### Records provided

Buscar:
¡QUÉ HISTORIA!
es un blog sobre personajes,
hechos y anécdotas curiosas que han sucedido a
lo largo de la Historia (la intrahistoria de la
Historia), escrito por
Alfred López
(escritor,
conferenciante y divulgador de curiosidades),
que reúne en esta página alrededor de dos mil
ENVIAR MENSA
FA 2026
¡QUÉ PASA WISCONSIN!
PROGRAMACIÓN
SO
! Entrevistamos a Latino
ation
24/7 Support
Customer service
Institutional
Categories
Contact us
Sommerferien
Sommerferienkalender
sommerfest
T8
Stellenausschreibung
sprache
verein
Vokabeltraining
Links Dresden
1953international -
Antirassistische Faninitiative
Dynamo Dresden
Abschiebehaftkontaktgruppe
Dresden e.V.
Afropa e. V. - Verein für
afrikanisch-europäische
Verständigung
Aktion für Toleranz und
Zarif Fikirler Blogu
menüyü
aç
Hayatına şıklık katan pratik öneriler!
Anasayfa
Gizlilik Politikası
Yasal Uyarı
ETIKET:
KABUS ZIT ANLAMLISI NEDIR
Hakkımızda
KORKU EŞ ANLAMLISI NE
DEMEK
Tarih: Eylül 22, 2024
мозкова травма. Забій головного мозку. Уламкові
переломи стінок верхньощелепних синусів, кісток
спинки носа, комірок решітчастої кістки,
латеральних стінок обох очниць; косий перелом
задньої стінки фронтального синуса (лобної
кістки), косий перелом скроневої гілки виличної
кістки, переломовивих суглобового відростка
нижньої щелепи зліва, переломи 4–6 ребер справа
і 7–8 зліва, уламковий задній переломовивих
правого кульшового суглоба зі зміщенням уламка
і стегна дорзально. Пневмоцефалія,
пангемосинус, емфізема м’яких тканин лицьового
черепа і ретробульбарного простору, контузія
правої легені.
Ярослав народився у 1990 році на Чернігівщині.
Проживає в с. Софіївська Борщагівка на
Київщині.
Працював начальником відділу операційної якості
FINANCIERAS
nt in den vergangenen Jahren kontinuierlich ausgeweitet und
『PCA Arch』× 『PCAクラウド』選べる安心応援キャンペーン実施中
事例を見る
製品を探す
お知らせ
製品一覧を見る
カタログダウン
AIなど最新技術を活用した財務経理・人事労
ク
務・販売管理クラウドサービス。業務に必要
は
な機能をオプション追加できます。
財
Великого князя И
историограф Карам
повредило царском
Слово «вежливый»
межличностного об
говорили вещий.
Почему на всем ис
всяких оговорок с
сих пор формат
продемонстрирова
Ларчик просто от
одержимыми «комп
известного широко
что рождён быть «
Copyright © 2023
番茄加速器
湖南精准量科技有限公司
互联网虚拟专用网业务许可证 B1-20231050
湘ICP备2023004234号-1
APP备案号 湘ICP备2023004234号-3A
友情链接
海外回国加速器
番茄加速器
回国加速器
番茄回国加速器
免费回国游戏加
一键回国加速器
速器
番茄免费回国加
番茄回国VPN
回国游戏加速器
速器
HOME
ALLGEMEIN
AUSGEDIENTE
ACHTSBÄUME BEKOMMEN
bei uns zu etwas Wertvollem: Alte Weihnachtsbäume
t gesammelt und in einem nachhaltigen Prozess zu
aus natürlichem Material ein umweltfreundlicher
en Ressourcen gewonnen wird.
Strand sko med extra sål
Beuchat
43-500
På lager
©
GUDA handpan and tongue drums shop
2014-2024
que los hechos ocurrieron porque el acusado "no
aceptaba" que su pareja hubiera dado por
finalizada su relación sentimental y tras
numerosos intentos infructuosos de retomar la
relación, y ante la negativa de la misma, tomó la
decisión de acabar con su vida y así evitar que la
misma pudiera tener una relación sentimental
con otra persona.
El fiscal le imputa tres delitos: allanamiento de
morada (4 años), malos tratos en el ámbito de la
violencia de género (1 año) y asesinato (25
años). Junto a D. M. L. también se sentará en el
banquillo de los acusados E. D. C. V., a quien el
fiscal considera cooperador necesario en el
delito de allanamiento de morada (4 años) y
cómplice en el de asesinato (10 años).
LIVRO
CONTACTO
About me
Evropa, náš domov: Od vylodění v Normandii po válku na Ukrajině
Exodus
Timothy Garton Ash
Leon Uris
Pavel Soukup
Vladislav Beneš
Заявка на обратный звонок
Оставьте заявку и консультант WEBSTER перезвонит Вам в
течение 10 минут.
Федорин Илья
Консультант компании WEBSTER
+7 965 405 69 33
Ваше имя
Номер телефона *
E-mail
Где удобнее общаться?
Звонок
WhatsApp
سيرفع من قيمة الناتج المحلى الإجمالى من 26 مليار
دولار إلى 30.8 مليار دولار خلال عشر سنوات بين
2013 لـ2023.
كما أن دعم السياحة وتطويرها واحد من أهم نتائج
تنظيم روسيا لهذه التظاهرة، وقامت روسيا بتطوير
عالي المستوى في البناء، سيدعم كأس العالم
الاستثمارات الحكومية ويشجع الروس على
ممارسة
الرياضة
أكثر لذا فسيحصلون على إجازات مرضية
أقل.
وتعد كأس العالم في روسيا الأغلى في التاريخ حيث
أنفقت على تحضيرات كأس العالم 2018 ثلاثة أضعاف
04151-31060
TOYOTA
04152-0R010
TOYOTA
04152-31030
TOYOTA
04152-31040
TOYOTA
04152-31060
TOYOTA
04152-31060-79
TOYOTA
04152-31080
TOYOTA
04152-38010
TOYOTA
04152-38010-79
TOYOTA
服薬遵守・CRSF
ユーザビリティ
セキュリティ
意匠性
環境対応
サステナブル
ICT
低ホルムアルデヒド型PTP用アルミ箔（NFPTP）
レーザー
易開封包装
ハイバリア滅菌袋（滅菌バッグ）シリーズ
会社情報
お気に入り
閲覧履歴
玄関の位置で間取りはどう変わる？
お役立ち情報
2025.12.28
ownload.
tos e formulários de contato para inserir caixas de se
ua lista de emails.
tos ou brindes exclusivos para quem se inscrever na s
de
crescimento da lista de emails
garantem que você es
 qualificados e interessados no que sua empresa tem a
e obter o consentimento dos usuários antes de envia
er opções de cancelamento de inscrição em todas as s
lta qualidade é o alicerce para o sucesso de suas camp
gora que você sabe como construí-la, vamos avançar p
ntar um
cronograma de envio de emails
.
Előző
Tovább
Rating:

######

Task objective – The lines to copy are those in the listing that contain "روسيا".

Answer box –
تنظيم روسيا لهذه التظاهرة، وقامت روسيا بتطوير
وتعد كأس العالم في روسيا الأغلى في التاريخ حيث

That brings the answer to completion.